++++ TEXTO EXTRAÍDO ++++
MUSICA › RECITAL DE JOHN MAYALL EN EL TEATRO GRAN REX
En su tercera visita a la Argentina, el legendario músico británico homenajeó a Freddie King y, fiel a su rol de descubridor de talentos (Eric Clapton, Mick Taylor o Peter Green), presentó a un guitarrista de lujo: Buddy Whittington.
Afuera, rugen bocinazos por el triunfo de Boca en México. Llueve. Adentro, ajeno al delirio futbolero del argentino tipo, John Mayall –una eminencia, diría la abuela– inicia su tercer recital aquí, en la pampa húmeda. El Gran Rex no está lleno: hay huecos visibles en las filas traseras de la platea y en los pullman de arriba. Muchos están, incluso, porque su primer arribo –1985, Festival de la Rock & Pop– había sido un fracaso. “Me decepcionó”, dice alguien, al paso. En verdad, aquel “sapo” se debió a una pésima organización que le boicoteó el sonido nada menos que al padre benefactor del angloblues. Poco registro emotivo hay también de su segunda visita a fines de los ’90, tal vez cierta laguna en la memoria selectiva, pero esta vez parece ser la vencida. Puntual, como buen inglés, Mayall presenta a su Bluesbreakers más duradera (15 años) y arranca. El tema pertenece a su última placa (In the palace of the King). Se llama “You know that you love me” y lleva la firma de una dupla estupenda: Freddie King-Sonny Thompson. Indudablemente es la vencida.
Puesta austera. Detrás, con parsimonia típica de baterista de blues, emerge la figura calva de Joe Yuele. Su tempo es exacto, jamás se desorbita. A la derecha, un bajista (el más joven de la banda) al que no se le mueve un pelo: Hank Van Sickle. Toca parado. Hace una marca en el piso de tanta quietud y nunca se equivoca. Base sólida, apta para pasear cómoda por todos los subgéneros del blues. A la izquierda, un gordazo con cara de bueno que toca como atravesado por una magia divina. Su nombre es Buddy Whittington. Escuchar cualquiera de sus solos, en especial el de “Help me than the day”, otra gema de King pero incluida originalmente en Life in the jungle (1993) o el jazzeado “Congo Square” (Sense of palace, 1990), acerca una primera impresión. Si él (Whittington) hubiese nacido 20 años antes, seguramente Mayall lo hubiese sumado a su pléyade de futuras estrellas. Dicho de otra manera, si hubiese merodeado los pubs de Londres a fines de los sesenta, seguramente habría corrido la suerte de todas aquellas luminarias que Mayall impulsó: Eric Clapton, Mick Taylor o Peter Green, por nombrar alguno de sus nenes. Sin exagerar: el gusto, la versatilidad, la profundidad y el feeling de Whittington lo ubican entre los mejores guitarristas del género en los últimos –largos– años.
++++ REGISTROS LISTADOS ++++
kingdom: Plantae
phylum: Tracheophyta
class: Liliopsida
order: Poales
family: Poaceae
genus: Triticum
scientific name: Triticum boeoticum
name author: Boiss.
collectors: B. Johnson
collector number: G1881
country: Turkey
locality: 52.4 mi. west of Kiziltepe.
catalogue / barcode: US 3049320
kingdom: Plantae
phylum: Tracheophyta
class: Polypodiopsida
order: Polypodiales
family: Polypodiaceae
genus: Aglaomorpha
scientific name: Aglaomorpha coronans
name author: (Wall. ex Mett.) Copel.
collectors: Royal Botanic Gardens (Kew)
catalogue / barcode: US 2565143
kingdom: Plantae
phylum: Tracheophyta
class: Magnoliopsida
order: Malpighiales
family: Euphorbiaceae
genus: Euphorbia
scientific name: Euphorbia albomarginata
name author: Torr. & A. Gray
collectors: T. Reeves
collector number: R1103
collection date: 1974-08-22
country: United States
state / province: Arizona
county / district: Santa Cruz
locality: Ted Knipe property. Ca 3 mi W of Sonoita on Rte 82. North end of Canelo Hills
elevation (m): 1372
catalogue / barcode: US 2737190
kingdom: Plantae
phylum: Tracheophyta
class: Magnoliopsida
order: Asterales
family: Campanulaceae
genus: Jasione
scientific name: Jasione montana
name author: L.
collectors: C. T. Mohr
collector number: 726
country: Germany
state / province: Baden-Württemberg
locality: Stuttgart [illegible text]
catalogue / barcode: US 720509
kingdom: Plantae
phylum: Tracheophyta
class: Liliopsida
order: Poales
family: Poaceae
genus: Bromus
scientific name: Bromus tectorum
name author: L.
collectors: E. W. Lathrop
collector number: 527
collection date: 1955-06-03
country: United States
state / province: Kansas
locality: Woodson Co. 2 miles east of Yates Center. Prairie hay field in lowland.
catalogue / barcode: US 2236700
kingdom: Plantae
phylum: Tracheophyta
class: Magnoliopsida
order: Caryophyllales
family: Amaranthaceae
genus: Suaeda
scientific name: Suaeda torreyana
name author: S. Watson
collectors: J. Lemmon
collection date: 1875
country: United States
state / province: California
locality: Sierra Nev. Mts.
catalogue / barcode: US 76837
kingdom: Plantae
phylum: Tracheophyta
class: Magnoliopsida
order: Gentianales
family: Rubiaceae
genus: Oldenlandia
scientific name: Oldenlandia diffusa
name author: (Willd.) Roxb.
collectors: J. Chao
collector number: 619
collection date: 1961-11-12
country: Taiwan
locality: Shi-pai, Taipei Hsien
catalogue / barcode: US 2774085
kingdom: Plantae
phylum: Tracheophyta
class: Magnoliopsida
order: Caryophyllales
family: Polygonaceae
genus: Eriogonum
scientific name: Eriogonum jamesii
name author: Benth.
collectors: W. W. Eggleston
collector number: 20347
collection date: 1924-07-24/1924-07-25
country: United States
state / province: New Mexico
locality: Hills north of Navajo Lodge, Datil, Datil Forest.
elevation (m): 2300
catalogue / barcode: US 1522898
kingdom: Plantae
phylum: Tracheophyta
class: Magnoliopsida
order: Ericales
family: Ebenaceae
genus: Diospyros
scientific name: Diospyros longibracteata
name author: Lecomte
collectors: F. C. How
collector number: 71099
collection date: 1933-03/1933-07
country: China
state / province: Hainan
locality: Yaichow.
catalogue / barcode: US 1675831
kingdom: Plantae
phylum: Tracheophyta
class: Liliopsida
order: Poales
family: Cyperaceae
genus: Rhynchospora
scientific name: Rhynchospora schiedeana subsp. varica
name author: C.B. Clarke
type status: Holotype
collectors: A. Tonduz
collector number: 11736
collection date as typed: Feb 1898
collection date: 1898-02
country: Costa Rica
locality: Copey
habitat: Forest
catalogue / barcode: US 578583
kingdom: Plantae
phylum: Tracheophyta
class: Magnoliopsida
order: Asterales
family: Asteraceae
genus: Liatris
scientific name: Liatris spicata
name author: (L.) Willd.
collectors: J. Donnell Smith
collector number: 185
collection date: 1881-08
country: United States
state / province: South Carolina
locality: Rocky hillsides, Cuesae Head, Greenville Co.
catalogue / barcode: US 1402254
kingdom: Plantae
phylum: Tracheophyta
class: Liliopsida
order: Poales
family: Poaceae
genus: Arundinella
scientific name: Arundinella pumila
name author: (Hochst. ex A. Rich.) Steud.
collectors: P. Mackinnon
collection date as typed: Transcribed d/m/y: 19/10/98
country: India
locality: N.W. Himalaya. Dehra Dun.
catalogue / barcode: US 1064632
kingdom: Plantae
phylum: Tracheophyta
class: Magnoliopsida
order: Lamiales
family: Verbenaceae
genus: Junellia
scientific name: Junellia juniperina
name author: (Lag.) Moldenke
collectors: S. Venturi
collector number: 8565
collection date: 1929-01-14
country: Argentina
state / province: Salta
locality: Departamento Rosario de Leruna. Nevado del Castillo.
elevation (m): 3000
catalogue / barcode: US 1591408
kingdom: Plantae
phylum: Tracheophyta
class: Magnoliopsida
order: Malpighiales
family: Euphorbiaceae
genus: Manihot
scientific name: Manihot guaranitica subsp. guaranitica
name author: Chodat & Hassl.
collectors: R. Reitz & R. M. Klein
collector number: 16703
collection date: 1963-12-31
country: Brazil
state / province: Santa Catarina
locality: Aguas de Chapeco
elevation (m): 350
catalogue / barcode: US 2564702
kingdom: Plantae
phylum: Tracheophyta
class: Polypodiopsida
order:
++++
CONSIGNA A:
Según la reseña del recital de John Mayall, ¿quién es el bajista de la banda?
CONSIGNA B:
Edita los registros desde la línea que contiene "name author: Boiss." hasta la línea que contiene "genus: Suaeda", ambas incluidas, sustituyendo "locality" por "site". Devuelve solo esas líneas, sin ningún otro cambio.
El texto y los registros no guardan relación entre sí.

RESPUESTA A:
Hank Van Sickle.

RESPUESTA B:
name author: Boiss.
collectors: B. Johnson
collector number: G1881
country: Turkey
site: 52.4 mi. west of Kiziltepe.
catalogue / barcode: US 3049320
kingdom: Plantae
phylum: Tracheophyta
class: Polypodiopsida
order: Polypodiales
family: Polypodiaceae
genus: Aglaomorpha
scientific name: Aglaomorpha coronans
name author: (Wall. ex Mett.) Copel.
collectors: Royal Botanic Gardens (Kew)
catalogue / barcode: US 2565143
kingdom: Plantae
phylum: Tracheophyta
class: Magnoliopsida
order: Malpighiales
family: Euphorbiaceae
genus: Euphorbia
scientific name: Euphorbia albomarginata
name author: Torr. & A. Gray
collectors: T. Reeves
collector number: R1103
collection date: 1974-08-22
country: United States
state / province: Arizona
county / district: Santa Cruz
site: Ted Knipe property. Ca 3 mi W of Sonoita on Rte 82. North end of Canelo Hills
elevation (m): 1372
catalogue / barcode: US 2737190
kingdom: Plantae
phylum: Tracheophyta
class: Magnoliopsida
order: Asterales
family: Campanulaceae
genus: Jasione
scientific name: Jasione montana
name author: L.
collectors: C. T. Mohr
collector number: 726
country: Germany
state / province: Baden-Württemberg
site: Stuttgart [illegible text]
catalogue / barcode: US 720509
kingdom: Plantae
phylum: Tracheophyta
class: Liliopsida
order: Poales
family: Poaceae
genus: Bromus
scientific name: Bromus tectorum
name author: L.
collectors: E. W. Lathrop
collector number: 527
collection date: 1955-06-03
country: United States
state / province: Kansas
site: Woodson Co. 2 miles east of Yates Center. Prairie hay field in lowland.
catalogue / barcode: US 2236700
kingdom: Plantae
phylum: Tracheophyta
class: Magnoliopsida
order: Caryophyllales
family: Amaranthaceae
genus: Suaeda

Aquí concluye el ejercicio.